***** Data shown *****

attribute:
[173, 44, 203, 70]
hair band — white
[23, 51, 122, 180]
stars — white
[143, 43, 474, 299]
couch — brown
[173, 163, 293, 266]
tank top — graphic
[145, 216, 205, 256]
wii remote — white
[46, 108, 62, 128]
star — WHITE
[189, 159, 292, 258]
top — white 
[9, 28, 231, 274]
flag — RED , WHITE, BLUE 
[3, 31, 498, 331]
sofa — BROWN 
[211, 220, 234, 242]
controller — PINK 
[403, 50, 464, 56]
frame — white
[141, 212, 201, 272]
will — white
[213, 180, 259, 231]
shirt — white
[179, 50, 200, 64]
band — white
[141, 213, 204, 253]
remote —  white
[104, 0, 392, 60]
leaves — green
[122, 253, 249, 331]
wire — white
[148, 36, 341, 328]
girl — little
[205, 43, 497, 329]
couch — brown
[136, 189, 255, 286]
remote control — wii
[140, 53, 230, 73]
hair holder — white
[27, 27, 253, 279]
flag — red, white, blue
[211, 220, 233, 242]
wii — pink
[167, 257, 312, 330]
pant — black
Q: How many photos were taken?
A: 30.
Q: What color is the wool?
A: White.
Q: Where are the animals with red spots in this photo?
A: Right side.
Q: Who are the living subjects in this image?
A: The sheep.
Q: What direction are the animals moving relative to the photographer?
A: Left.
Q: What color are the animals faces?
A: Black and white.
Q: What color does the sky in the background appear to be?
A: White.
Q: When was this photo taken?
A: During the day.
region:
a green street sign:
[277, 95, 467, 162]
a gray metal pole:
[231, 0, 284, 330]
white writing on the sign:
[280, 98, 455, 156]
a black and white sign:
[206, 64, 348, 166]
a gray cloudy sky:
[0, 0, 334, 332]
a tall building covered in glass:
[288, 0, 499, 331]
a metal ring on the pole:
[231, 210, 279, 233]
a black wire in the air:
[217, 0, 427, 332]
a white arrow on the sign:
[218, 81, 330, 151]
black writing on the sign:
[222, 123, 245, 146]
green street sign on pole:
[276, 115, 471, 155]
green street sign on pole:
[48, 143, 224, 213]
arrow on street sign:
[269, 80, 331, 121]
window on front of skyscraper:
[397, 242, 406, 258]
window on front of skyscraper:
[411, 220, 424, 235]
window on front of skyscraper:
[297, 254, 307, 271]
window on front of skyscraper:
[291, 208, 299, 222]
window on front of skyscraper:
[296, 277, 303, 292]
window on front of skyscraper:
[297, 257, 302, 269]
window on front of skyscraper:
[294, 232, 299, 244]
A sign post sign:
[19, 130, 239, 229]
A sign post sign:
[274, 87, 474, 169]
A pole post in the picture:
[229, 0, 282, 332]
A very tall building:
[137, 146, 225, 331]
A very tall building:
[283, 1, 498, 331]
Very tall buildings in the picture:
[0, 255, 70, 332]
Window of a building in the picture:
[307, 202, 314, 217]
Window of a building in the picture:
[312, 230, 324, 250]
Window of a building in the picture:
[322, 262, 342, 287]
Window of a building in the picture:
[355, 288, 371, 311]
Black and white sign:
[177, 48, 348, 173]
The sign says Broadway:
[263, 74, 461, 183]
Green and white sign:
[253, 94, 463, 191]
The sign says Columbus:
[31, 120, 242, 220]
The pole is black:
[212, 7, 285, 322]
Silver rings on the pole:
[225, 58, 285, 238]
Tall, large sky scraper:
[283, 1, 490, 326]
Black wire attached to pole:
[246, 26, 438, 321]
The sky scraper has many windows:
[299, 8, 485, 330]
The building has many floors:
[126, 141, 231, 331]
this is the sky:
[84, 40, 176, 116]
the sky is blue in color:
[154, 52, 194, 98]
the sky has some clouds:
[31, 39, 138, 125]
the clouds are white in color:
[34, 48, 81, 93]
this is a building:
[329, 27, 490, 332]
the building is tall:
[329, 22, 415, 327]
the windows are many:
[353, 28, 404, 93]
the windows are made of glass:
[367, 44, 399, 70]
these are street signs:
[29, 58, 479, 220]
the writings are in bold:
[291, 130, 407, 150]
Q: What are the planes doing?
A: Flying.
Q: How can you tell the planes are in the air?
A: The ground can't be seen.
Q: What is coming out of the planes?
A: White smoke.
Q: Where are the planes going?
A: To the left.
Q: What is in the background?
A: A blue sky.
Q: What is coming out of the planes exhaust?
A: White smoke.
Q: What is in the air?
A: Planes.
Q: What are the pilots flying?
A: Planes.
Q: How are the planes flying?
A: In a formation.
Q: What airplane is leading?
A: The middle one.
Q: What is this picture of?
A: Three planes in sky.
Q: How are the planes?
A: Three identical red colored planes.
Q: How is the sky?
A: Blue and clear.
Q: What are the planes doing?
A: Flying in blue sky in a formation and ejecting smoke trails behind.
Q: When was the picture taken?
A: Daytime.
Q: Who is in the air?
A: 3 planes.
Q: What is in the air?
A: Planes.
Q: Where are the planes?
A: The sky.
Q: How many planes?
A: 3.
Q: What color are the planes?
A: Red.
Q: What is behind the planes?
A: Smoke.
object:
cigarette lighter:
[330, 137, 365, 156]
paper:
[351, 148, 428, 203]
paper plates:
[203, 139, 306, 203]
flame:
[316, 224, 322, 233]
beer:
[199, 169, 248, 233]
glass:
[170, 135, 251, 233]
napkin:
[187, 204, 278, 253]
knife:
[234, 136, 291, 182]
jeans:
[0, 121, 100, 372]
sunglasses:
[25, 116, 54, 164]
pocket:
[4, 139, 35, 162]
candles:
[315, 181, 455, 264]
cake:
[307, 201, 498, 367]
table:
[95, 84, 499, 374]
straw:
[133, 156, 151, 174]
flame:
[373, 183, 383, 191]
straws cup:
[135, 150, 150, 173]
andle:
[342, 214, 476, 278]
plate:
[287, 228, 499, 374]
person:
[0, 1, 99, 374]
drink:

*****

[What is required] Edit the listing above by replacing "cigarette lighter" with "lighter", and leave every other line unchanged.

[Task solution]
attribute:
[173, 44, 203, 70]
hair band — white
[23, 51, 122, 180]
stars — white
[143, 43, 474, 299]
couch — brown
[173, 163, 293, 266]
tank top — graphic
[145, 216, 205, 256]
wii remote — white
[46, 108, 62, 128]
star — WHITE
[189, 159, 292, 258]
top — white 
[9, 28, 231, 274]
flag — RED , WHITE, BLUE 
[3, 31, 498, 331]
sofa — BROWN 
[211, 220, 234, 242]
controller — PINK 
[403, 50, 464, 56]
frame — white
[141, 212, 201, 272]
will — white
[213, 180, 259, 231]
shirt — white
[179, 50, 200, 64]
band — white
[141, 213, 204, 253]
remote —  white
[104, 0, 392, 60]
leaves — green
[122, 253, 249, 331]
wire — white
[148, 36, 341, 328]
girl — little
[205, 43, 497, 329]
couch — brown
[136, 189, 255, 286]
remote control — wii
[140, 53, 230, 73]
hair holder — white
[27, 27, 253, 279]
flag — red, white, blue
[211, 220, 233, 242]
wii — pink
[167, 257, 312, 330]
pant — black
Q: How many photos were taken?
A: 30.
Q: What color is the wool?
A: White.
Q: Where are the animals with red spots in this photo?
A: Right side.
Q: Who are the living subjects in this image?
A: The sheep.
Q: What direction are the animals moving relative to the photographer?
A: Left.
Q: What color are the animals faces?
A: Black and white.
Q: What color does the sky in the background appear to be?
A: White.
Q: When was this photo taken?
A: During the day.
region:
a green street sign:
[277, 95, 467, 162]
a gray metal pole:
[231, 0, 284, 330]
white writing on the sign:
[280, 98, 455, 156]
a black and white sign:
[206, 64, 348, 166]
a gray cloudy sky:
[0, 0, 334, 332]
a tall building covered in glass:
[288, 0, 499, 331]
a metal ring on the pole:
[231, 210, 279, 233]
a black wire in the air:
[217, 0, 427, 332]
a white arrow on the sign:
[218, 81, 330, 151]
black writing on the sign:
[222, 123, 245, 146]
green street sign on pole:
[276, 115, 471, 155]
green street sign on pole:
[48, 143, 224, 213]
arrow on street sign:
[269, 80, 331, 121]
window on front of skyscraper:
[397, 242, 406, 258]
window on front of skyscraper:
[411, 220, 424, 235]
window on front of skyscraper:
[297, 254, 307, 271]
window on front of skyscraper:
[291, 208, 299, 222]
window on front of skyscraper:
[296, 277, 303, 292]
window on front of skyscraper:
[297, 257, 302, 269]
window on front of skyscraper:
[294, 232, 299, 244]
A sign post sign:
[19, 130, 239, 229]
A sign post sign:
[274, 87, 474, 169]
A pole post in the picture:
[229, 0, 282, 332]
A very tall building:
[137, 146, 225, 331]
A very tall building:
[283, 1, 498, 331]
Very tall buildings in the picture:
[0, 255, 70, 332]
Window of a building in the picture:
[307, 202, 314, 217]
Window of a building in the picture:
[312, 230, 324, 250]
Window of a building in the picture:
[322, 262, 342, 287]
Window of a building in the picture:
[355, 288, 371, 311]
Black and white sign:
[177, 48, 348, 173]
The sign says Broadway:
[263, 74, 461, 183]
Green and white sign:
[253, 94, 463, 191]
The sign says Columbus:
[31, 120, 242, 220]
The pole is black:
[212, 7, 285, 322]
Silver rings on the pole:
[225, 58, 285, 238]
Tall, large sky scraper:
[283, 1, 490, 326]
Black wire attached to pole:
[246, 26, 438, 321]
The sky scraper has many windows:
[299, 8, 485, 330]
The building has many floors:
[126, 141, 231, 331]
this is the sky:
[84, 40, 176, 116]
the sky is blue in color:
[154, 52, 194, 98]
the sky has some clouds:
[31, 39, 138, 125]
the clouds are white in color:
[34, 48, 81, 93]
this is a building:
[329, 27, 490, 332]
the building is tall:
[329, 22, 415, 327]
the windows are many:
[353, 28, 404, 93]
the windows are made of glass:
[367, 44, 399, 70]
these are street signs:
[29, 58, 479, 220]
the writings are in bold:
[291, 130, 407, 150]
Q: What are the planes doing?
A: Flying.
Q: How can you tell the planes are in the air?
A: The ground can't be seen.
Q: What is coming out of the planes?
A: White smoke.
Q: Where are the planes going?
A: To the left.
Q: What is in the background?
A: A blue sky.
Q: What is coming out of the planes exhaust?
A: White smoke.
Q: What is in the air?
A: Planes.
Q: What are the pilots flying?
A: Planes.
Q: How are the planes flying?
A: In a formation.
Q: What airplane is leading?
A: The middle one.
Q: What is this picture of?
A: Three planes in sky.
Q: How are the planes?
A: Three identical red colored planes.
Q: How is the sky?
A: Blue and clear.
Q: What are the planes doing?
A: Flying in blue sky in a formation and ejecting smoke trails behind.
Q: When was the picture taken?
A: Daytime.
Q: Who is in the air?
A: 3 planes.
Q: What is in the air?
A: Planes.
Q: Where are the planes?
A: The sky.
Q: How many planes?
A: 3.
Q: What color are the planes?
A: Red.
Q: What is behind the planes?
A: Smoke.
object:
lighter:
[330, 137, 365, 156]
paper:
[351, 148, 428, 203]
paper plates:
[203, 139, 306, 203]
flame:
[316, 224, 322, 233]
beer:
[199, 169, 248, 233]
glass:
[170, 135, 251, 233]
napkin:
[187, 204, 278, 253]
knife:
[234, 136, 291, 182]
jeans:
[0, 121, 100, 372]
sunglasses:
[25, 116, 54, 164]
pocket:
[4, 139, 35, 162]
candles:
[315, 181, 455, 264]
cake:
[307, 201, 498, 367]
table:
[95, 84, 499, 374]
straw:
[133, 156, 151, 174]
flame:
[373, 183, 383, 191]
straws cup:
[135, 150, 150, 173]
andle:
[342, 214, 476, 278]
plate:
[287, 228, 499, 374]
person:
[0, 1, 99, 374]
drink:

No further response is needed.